John Norman of Soil Science in the university’s College of Agricultural and Life Sciences leads the research under the National Integrated Water Quality Program, directed by the USDA’s Cooperative State Research, Education, and Extension Service (CSREES). The area of study is a watershed in Wisconsin’s Buffalo County, containing headwaters of two streams leading to Traverse Valley Creek, a Class 1 trout stream. In the area is a Discovery Farm, owned by Joe and Noel Bragger, partners in the study. The University of Wisconsin is establishing a network of operating, commercial Wisconsin farms as Discovery Farms to engage in best-practices research and demonstration projects. Besides the university researchers and farmers, agricultural consultants and government agencies will participate as well.
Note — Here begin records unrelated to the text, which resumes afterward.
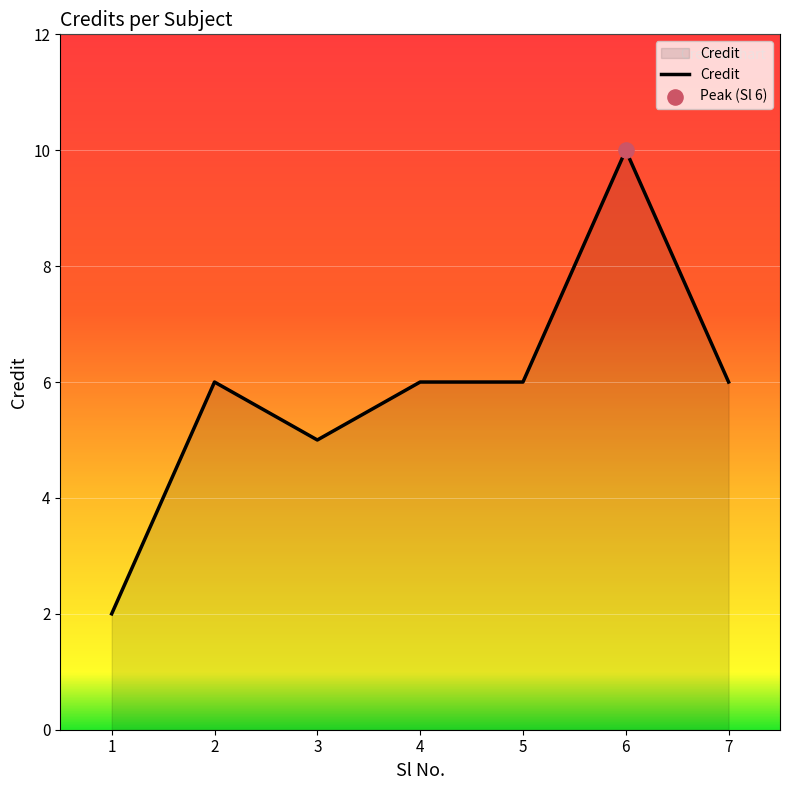

Between 3 and 7, which is larger?

7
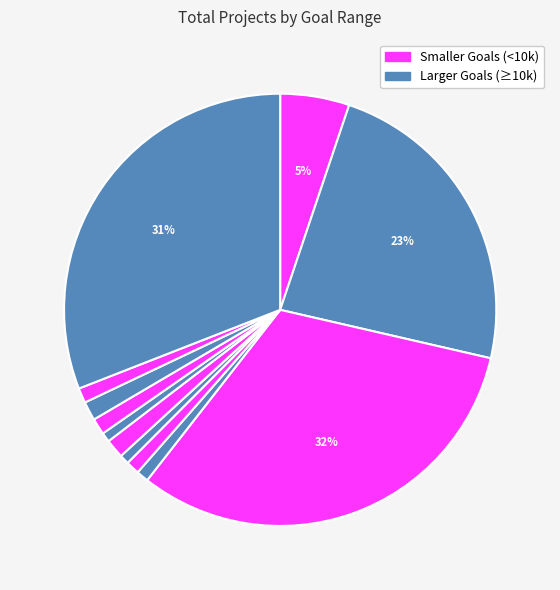

How many segments does this pie chart have?

12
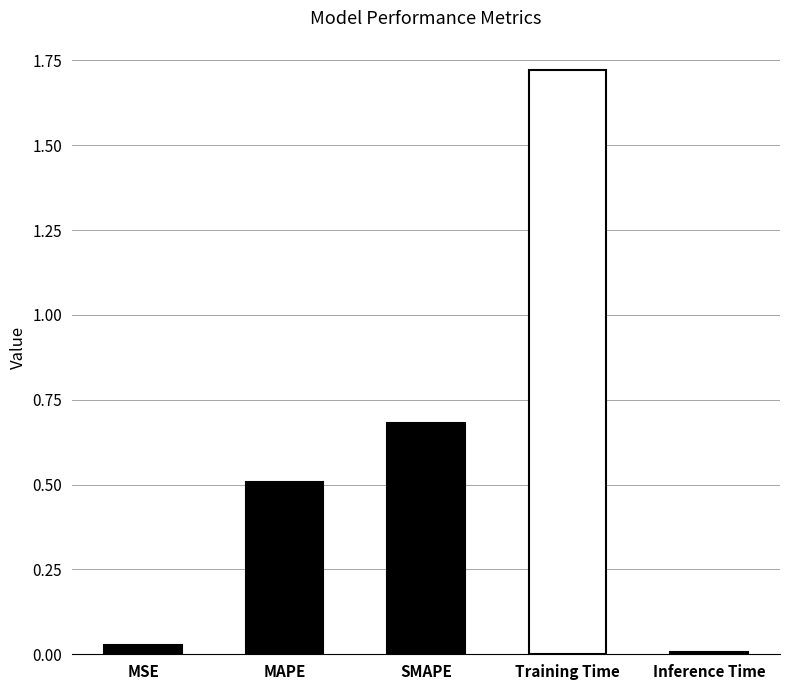

What is the sum of the values at Training Time and MAPE?

2.2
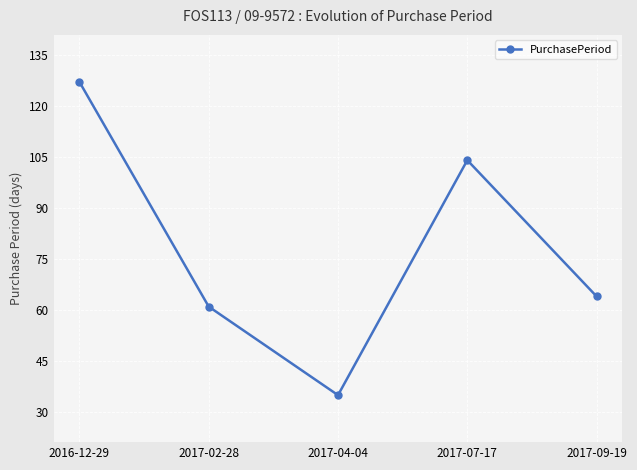

Does the chart display data point markers on the line(s)?

Yes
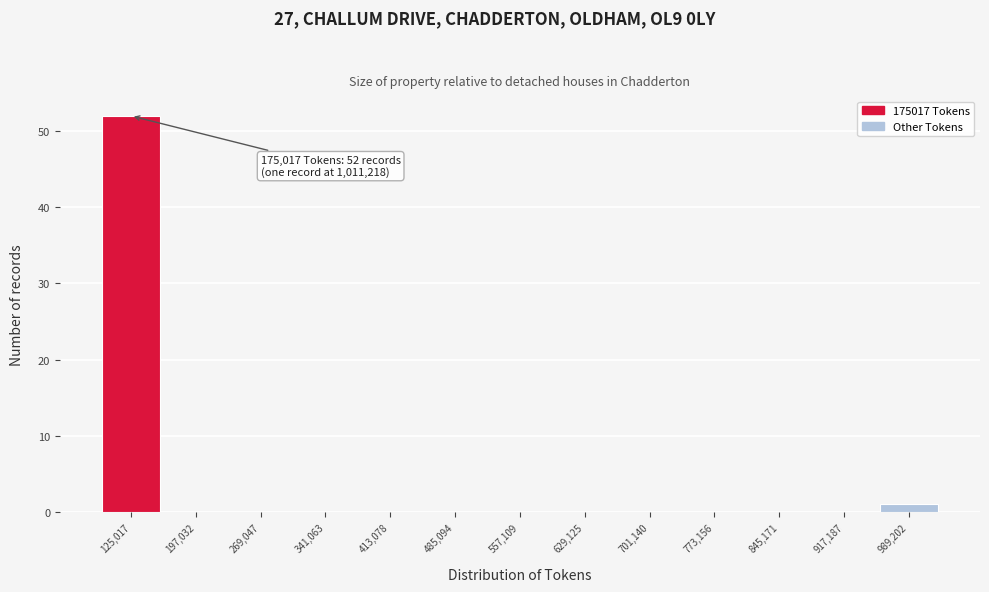

Reading left to right, what are all the values shown in this chart?

125,017=52	197,032=0	269,047=0	341,063=0	413,078=0	485,094=0	557,109=0	629,125=0	701,140=0	773,156=0	845,171=0	917,187=0	989,202=1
Key to quantifying results from the phosphorus study is a model developed by SSEC’s Christine Molling and George Diak and John Norman called the Precision Agricultural-Landscape Modeling System. Faculty from Cooperative Extension will help ensure that PALMS can be used to assess phosphorus loss from several commercial farm fields used to validate the model. The PALMS Model is designed to be used easily by agricultural consultants to farmers. Eventually, researchers hope to use PALMS to combine productivity, profitability and environmental issues and strengthen relationships between Cooperative Extension, agricultural consultants, state regulatory agencies and the agricultural research community.

The $548,000 grant will enable findings to be applied widely across the U.S. farm belt. The study is expected to be particularly useful in Wisconsin, whose hallmark dairy industry produces large amounts of phosphorus-bearing manure, most of which is spread over agricultural fields.